Yes ,,a company offer this conv. to colt guns only in the 70' That.s also when you could get 223 for 150.00/ 1000. or less. jj


----------



## llacf2 (Jan 16, 2012)

That's going on my wish list.....


----------



## ABailey (May 25, 2010)

That's one way to break in a barrel


----------



## Crab Man (Oct 21, 2011)

Seems like the gas system would overheat pretty quick.


----------



## TraderDan (Jul 25, 2009)

*Cool ///???*

Cool does not begin to describe it, it has no muzzle climb at all. Yea I wonder how many rounds before you can cook breakfast on the barrel?


----------



## kaferhaus (Oct 8, 2009)

There's a test with video on youtube showing them put about 900rds through one before it shut down. The barrel was translucent long before it quit shooting. Of course they all start to smoke after about 45rds goes down them real quick.


----------



## deersniper270 (Apr 29, 2009)

kaferhaus said:


> There's a test with video on youtube showing them put about 900rds through one before it shut down. The barrel was translucent long before it quit shooting. Of course they all start to smoke after about 45rds goes down them real quick.

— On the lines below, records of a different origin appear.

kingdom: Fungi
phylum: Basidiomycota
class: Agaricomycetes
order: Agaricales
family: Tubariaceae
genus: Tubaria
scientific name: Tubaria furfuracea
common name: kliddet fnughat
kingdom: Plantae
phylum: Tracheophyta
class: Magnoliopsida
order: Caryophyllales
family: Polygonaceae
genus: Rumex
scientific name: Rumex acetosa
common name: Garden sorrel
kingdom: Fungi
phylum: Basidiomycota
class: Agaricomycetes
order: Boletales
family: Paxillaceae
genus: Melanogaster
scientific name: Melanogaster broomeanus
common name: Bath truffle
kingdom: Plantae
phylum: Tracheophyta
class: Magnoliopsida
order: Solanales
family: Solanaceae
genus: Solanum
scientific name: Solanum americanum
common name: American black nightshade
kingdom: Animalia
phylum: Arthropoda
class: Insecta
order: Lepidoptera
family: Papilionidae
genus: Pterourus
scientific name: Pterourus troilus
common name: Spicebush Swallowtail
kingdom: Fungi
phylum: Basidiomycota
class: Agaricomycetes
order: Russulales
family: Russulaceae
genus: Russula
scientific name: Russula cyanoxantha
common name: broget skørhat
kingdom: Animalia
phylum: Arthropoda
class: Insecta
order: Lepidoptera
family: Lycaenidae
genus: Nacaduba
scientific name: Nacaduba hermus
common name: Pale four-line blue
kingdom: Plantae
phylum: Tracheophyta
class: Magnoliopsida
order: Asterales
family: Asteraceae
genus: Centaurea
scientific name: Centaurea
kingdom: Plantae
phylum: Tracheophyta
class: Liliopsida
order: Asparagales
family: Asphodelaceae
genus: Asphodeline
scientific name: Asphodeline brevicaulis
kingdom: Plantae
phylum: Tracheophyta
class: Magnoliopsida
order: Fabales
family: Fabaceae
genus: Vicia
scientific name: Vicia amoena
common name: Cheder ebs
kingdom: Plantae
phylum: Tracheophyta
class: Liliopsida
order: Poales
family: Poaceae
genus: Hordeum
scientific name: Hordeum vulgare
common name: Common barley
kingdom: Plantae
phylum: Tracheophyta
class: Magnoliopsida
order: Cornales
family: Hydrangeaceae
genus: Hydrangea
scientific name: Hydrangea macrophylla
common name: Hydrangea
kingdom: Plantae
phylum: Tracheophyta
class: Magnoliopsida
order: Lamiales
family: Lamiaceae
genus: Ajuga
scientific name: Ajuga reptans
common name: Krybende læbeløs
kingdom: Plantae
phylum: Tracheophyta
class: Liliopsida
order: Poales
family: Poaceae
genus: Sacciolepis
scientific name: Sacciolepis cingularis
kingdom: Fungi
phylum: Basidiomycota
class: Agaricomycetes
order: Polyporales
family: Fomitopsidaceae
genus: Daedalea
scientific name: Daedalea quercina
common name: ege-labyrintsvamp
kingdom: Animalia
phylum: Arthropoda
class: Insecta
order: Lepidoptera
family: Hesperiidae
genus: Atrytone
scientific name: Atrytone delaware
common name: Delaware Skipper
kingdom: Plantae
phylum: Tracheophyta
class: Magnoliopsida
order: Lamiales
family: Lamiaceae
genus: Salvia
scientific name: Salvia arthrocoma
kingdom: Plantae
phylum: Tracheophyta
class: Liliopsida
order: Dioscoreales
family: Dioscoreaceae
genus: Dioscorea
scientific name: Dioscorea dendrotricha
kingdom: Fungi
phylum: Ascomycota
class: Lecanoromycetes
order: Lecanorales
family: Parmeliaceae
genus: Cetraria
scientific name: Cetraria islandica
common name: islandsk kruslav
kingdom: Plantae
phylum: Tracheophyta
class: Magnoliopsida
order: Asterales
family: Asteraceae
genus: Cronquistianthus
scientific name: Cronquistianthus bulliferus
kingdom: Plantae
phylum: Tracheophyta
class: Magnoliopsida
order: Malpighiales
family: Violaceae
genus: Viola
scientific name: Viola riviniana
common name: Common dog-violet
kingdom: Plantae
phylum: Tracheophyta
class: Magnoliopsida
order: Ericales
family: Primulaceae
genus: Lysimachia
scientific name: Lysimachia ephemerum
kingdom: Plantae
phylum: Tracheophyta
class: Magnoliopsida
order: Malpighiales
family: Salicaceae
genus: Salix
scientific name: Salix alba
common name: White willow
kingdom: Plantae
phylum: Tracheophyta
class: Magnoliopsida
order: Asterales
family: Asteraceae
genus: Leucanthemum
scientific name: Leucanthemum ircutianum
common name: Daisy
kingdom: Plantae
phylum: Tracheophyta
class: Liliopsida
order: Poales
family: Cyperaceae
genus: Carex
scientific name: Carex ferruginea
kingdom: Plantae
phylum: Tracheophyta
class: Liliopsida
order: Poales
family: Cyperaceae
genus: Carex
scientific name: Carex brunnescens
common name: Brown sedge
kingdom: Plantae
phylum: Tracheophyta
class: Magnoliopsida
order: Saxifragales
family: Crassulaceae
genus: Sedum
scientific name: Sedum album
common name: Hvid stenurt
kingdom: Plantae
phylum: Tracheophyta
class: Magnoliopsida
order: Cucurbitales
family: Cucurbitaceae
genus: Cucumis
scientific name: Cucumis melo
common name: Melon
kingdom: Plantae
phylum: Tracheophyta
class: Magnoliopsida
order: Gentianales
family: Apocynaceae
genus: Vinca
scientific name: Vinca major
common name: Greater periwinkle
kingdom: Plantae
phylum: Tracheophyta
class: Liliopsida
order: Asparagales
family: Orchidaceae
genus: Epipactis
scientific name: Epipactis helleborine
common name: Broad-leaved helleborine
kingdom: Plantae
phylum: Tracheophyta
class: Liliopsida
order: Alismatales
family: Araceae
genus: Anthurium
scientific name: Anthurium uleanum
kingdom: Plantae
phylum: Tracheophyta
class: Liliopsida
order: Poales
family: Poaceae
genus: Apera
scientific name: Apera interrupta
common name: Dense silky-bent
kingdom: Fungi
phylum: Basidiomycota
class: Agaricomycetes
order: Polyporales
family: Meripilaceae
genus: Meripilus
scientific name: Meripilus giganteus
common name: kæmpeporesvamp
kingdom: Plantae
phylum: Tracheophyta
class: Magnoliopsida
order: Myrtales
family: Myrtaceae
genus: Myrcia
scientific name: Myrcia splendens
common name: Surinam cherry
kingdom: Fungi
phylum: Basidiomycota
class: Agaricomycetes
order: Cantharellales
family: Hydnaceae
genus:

Can you post that video? I can't seem to find it.


----------



## 706Z (Mar 30, 2011)

Thats a class 3 weapon,I can do a 100 round mag dump and the barrel will turn white and remain off color till I wipe it down with a oily rag,I use slide fire stock on my ar-15 with 100 round KCI drum,legal with out the stamp.Lays down a curtian of lead just the same!


----------



## Gravity3694 (May 10, 2011)

706Z said:


> Thats a class 3 weapon,I can do a 100 round mag dump and the barrel will turn white and remain off color till I wipe it down with a oily rag,I use slide fire stock on my ar-15 with 100 round KCI drum,legal with out the stamp.Lays down a curtian of lead just the same!


The lower is the actual machine gun. Or if you want to be technical the registered drop in auto sear or lightning link.

One can easily buy that upper and put it on a lower with a slidefire stock.

AR barrels and gas tubes can take the heat of full auto firing.


----------



## deersniper270 (Apr 29, 2009)

Thats a heck of a lot of ammo he dumped! lol


----------